Task description – When a line in the listing contains the string "assign", pick it out and copy it.

- - -

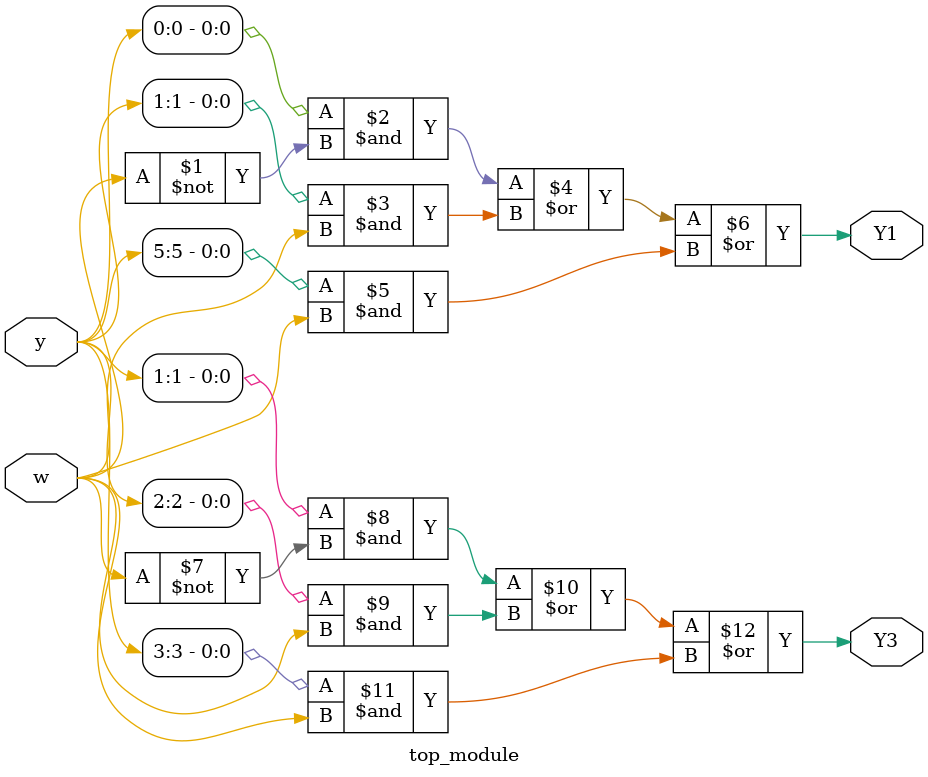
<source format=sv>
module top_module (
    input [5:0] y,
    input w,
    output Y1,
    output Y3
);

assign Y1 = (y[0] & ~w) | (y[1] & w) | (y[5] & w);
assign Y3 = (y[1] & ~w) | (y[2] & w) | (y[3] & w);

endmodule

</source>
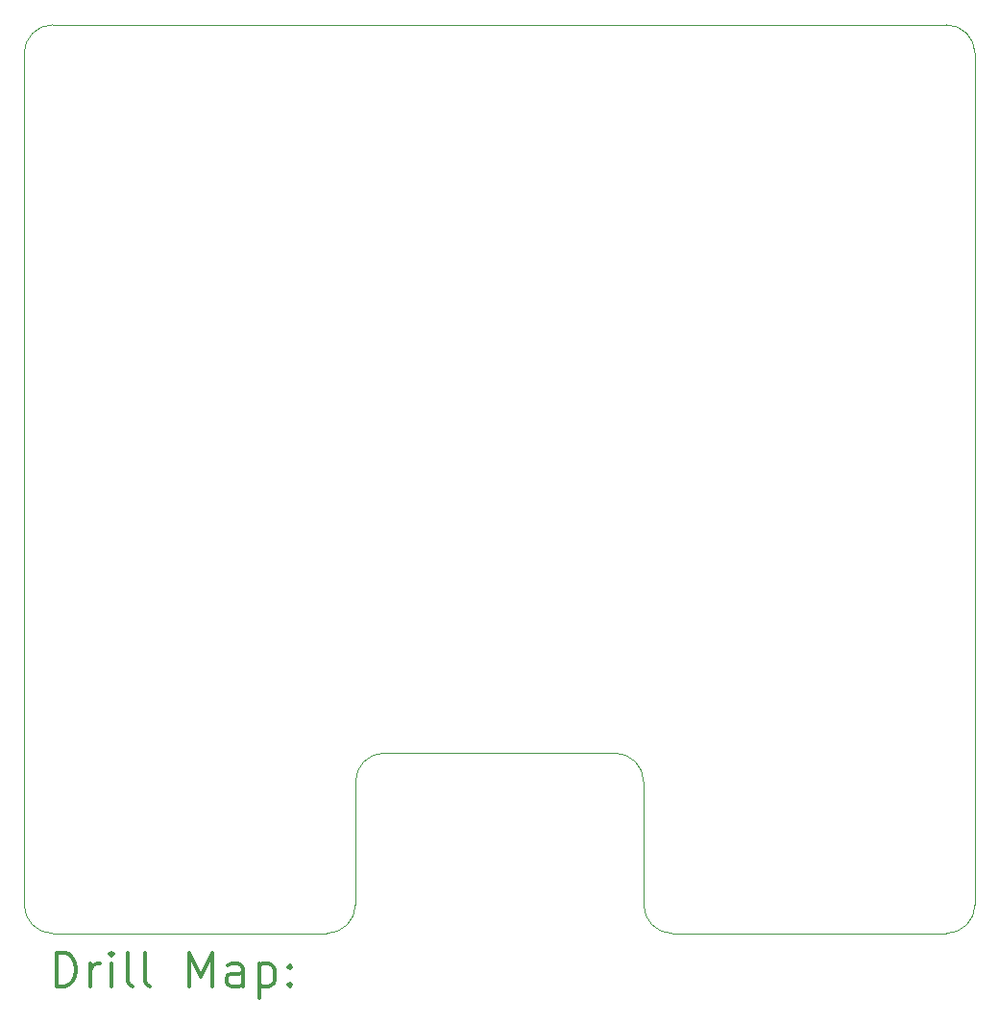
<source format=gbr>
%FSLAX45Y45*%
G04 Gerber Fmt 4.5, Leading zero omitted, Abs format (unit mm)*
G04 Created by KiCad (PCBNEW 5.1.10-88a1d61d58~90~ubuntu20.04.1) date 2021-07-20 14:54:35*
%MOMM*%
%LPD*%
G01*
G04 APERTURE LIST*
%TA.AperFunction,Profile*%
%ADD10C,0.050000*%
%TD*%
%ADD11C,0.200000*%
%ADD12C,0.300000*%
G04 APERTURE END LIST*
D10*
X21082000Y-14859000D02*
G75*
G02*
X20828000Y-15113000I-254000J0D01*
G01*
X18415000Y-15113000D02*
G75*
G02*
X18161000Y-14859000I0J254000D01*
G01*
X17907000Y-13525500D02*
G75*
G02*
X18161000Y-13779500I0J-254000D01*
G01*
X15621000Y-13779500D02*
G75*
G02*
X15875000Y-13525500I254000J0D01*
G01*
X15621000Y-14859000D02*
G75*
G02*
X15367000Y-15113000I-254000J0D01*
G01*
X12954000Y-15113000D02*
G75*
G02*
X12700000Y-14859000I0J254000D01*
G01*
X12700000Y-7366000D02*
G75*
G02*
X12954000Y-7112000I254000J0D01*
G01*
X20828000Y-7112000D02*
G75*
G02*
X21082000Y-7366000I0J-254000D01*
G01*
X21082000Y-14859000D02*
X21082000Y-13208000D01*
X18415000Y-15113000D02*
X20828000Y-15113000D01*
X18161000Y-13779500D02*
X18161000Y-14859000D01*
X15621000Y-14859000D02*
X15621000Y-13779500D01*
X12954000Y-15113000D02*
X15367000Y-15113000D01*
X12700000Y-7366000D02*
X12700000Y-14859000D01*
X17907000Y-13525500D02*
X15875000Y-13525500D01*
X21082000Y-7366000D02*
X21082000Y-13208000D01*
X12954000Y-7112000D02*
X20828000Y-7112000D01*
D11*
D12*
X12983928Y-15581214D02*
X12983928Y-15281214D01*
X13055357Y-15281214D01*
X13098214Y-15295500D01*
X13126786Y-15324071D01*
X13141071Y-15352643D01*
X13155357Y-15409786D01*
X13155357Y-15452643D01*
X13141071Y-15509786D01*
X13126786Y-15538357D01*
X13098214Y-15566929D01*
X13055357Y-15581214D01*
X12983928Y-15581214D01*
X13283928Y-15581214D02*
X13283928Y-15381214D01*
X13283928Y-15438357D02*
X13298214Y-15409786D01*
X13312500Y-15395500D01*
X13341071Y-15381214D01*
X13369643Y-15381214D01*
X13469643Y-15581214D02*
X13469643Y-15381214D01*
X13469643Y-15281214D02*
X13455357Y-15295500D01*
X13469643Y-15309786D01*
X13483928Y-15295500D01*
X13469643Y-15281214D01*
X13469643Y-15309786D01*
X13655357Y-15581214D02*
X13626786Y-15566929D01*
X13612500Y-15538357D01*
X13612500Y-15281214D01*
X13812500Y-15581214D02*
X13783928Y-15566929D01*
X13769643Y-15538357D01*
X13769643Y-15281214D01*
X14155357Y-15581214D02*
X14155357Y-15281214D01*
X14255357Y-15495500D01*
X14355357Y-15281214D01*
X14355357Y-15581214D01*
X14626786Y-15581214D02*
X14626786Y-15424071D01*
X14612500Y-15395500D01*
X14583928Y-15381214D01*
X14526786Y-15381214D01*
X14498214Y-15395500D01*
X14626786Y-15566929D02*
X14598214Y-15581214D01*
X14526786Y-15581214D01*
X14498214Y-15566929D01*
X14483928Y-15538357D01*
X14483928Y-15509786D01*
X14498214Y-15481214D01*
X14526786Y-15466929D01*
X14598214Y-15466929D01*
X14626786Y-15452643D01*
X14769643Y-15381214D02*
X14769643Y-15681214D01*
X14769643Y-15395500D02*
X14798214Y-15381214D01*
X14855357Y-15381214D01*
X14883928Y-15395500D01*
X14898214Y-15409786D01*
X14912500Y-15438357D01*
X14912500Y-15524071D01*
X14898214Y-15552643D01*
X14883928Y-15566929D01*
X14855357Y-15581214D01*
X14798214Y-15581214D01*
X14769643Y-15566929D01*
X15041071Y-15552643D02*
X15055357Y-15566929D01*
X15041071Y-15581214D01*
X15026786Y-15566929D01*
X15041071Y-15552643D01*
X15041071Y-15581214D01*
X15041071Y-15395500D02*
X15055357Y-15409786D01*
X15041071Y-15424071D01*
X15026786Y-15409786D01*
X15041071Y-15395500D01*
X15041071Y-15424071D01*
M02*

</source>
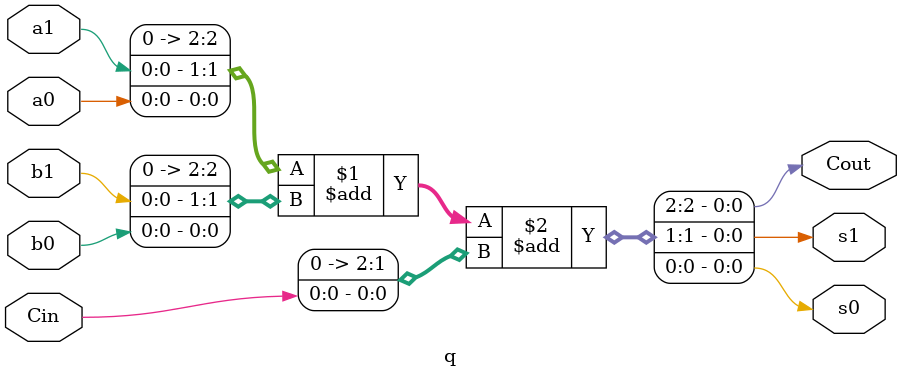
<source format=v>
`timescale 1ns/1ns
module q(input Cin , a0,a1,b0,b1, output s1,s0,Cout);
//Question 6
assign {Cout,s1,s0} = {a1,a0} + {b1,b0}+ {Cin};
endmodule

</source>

- - -

Written answer –
assign Y1 = (y[0] & ~w) | (y[1] & w) | (y[5] & w);
assign Y3 = (y[1] & ~w) | (y[2] & w) | (y[3] & w);
assign {Cout,s1,s0} = {a1,a0} + {b1,b0}+ {Cin};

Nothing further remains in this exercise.